CNN Broadcasts Primer for Terrorists

Ned Barnett
(c) 2006


Christiane Amanpour, CNN's chief International correspondent, hosted a program on August 14 that, in it's own way, was more subversive and dangerous than the recent actions by the New York Times to expose perfectly legal anti-terrorist surveillance operations. Oddly, there has been no strong public outcry - perhaps that's because so few people watch CNN - but because CNN reaches an international audience, the subversion is no less dangerous for having gone unremarked-upon.

This special program focused on American sites that were particularly vulnerable to terror attacks. These were major sites - a port that brings in 20% of US oil and 35% of US natural gas - which had (as CNN showed) vastly insufficient security. That these sites are vulnerable is probably without question; the problem, as I see it, is that CNN not only cited the areas that were not secured, but offered terrorists a primer on how to find the vulnerabilities, and where (at a given site) they could strike to do maximum damage.

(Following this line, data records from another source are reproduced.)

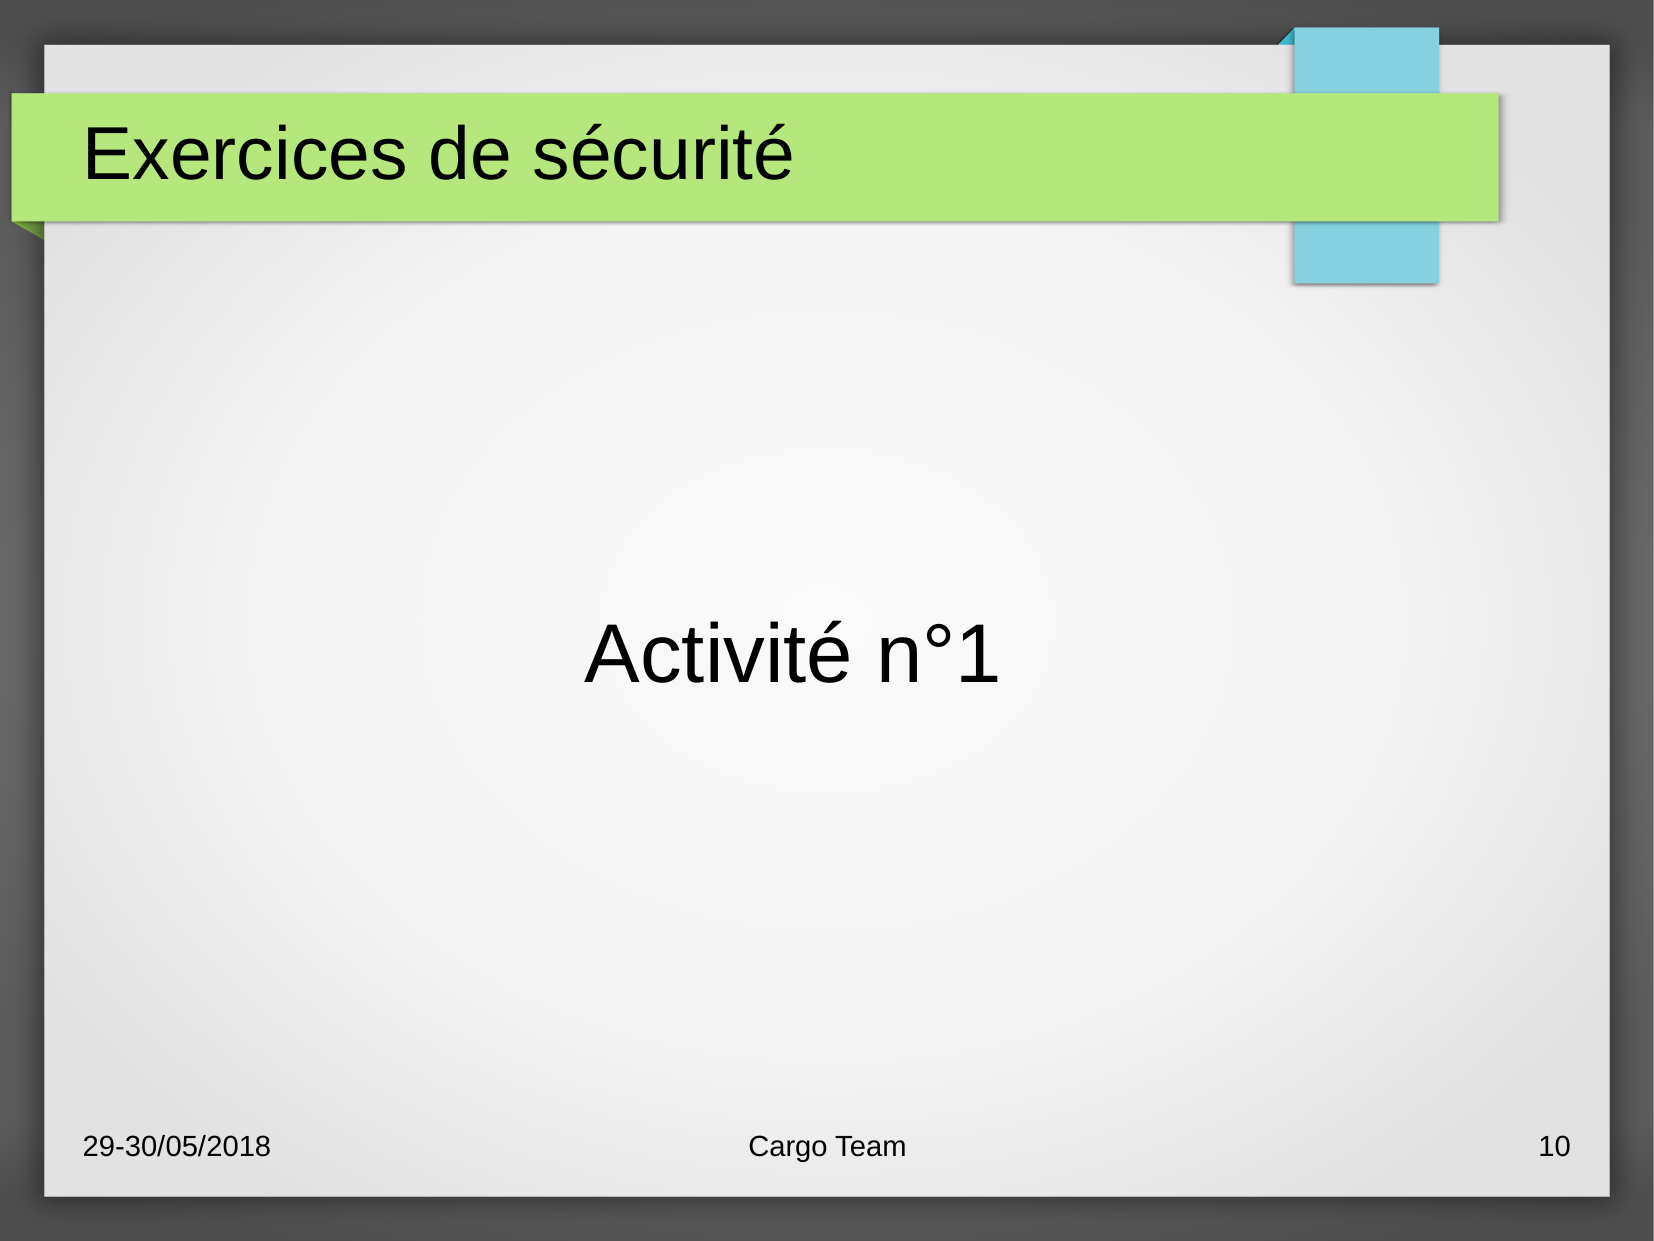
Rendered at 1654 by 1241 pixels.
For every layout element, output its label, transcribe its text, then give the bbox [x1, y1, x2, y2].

text_box Activité n°1 [570, 600, 1051, 693]
title Exercices de sécurité [82, 94, 1264, 213]
picture [0, 0, 1654, 1241]
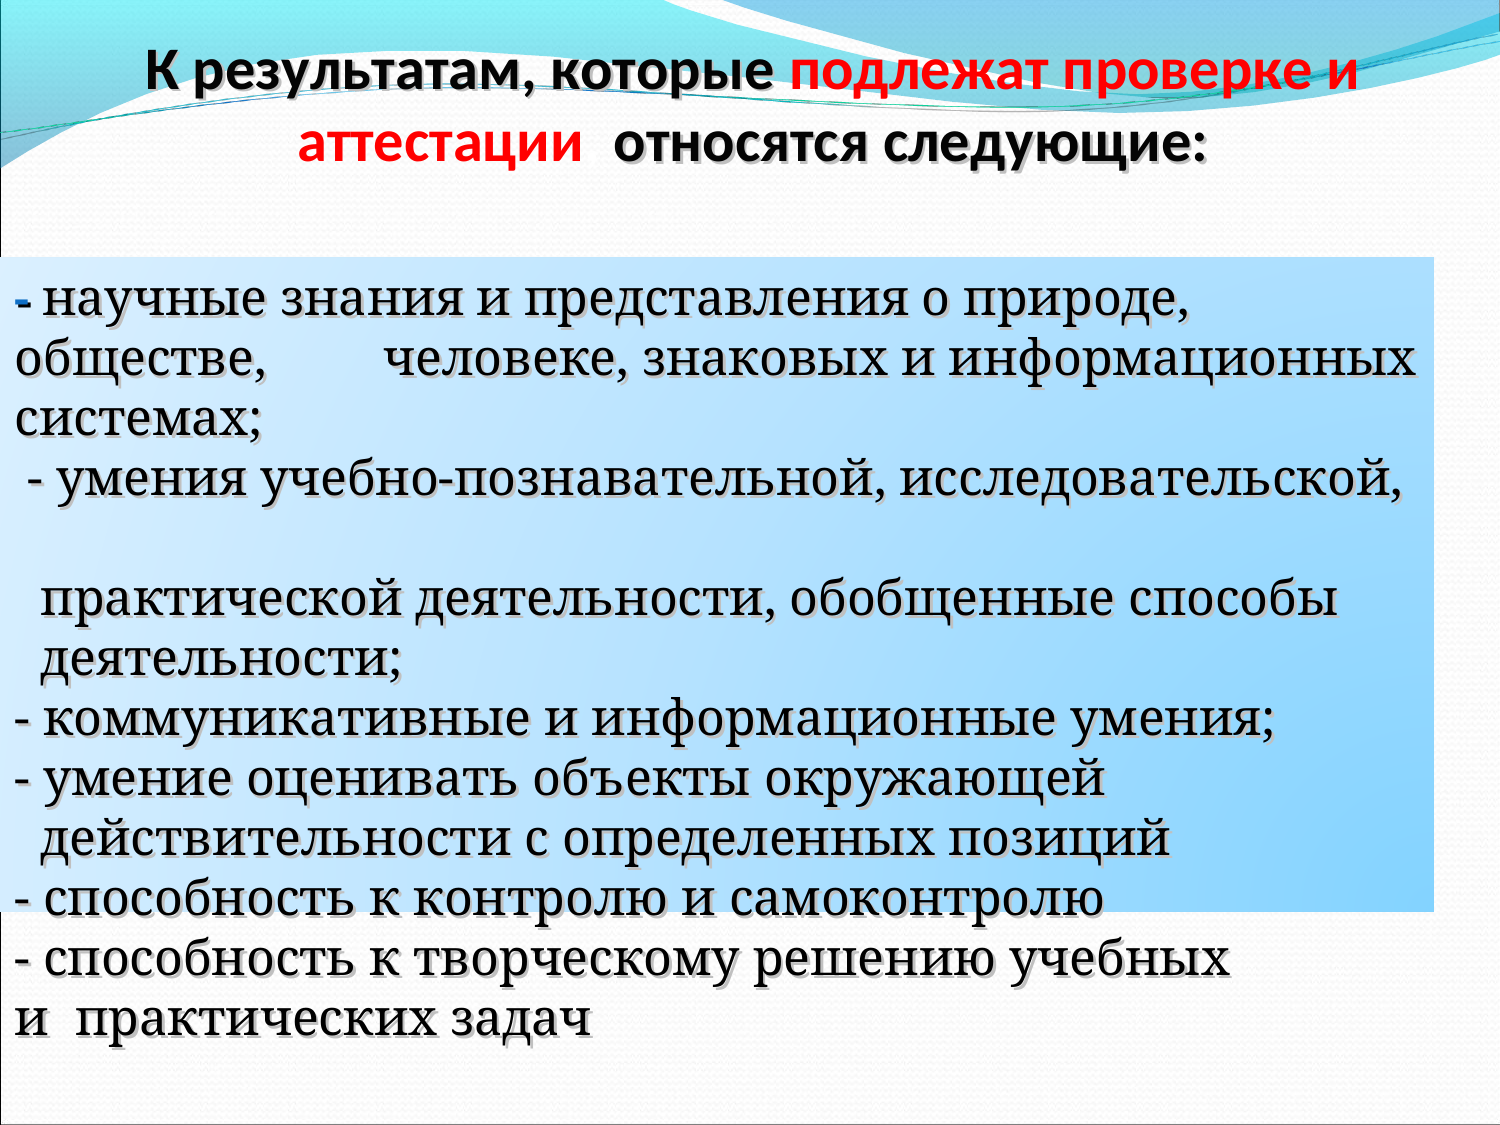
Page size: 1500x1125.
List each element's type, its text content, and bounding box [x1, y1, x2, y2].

text_box - научные знания и представления о природе, обществе, человеке, знаковых и информационных системах; - умения учебно-познавательной, исследовательской, практической деятельности, обобщенные способы деятельности; - коммуникативные и информационные умения; - умение оценивать объекты окружающей действительности с определенных позиций - способность к контролю и самоконтролю - способность к творческому решению учебных и практических задач [0, 257, 1434, 1054]
picture [0, 0, 1500, 1125]
title К результатам, которые подлежат проверке и аттестации, относятся следующие: [76, 0, 1430, 247]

I was stunned at the detail involved - anybody watching the program could easily go out and wreak havoc on any one of those sites, using information provided to avoid security sweeps and reach the most vulnerable targets - and appalled that this program was broadcast not only domestically but internationally. They made that point several times during the program.

Some who are perhaps more skeptical than I could point out that Ms. Amanpour is, by her own description, half-Persian - Persia being the ancient name for Iran - or that she had named her son Darius, after the Persian emperor who so nearly succeeded in conquering the western world. That might be a bit of a stretch, but it is no stretch to be concerned that her most recent international broadcast focused on how terrorists could do the most material harm while attacking America with relative impunity. Clearly, Ms. Amanpour has a greater interest in winning yet one more prestigious journalism award than she is in considering the potentially deadly implications of her actions. In that, she should feel right at home at CNN - the same network that admitted flakking for Saddam in order to ensure that they continued to have access to that blood-soaked dictator.

This is the price America pays for free speech and free press, but if CNN has it's way, that price could be very high indeed.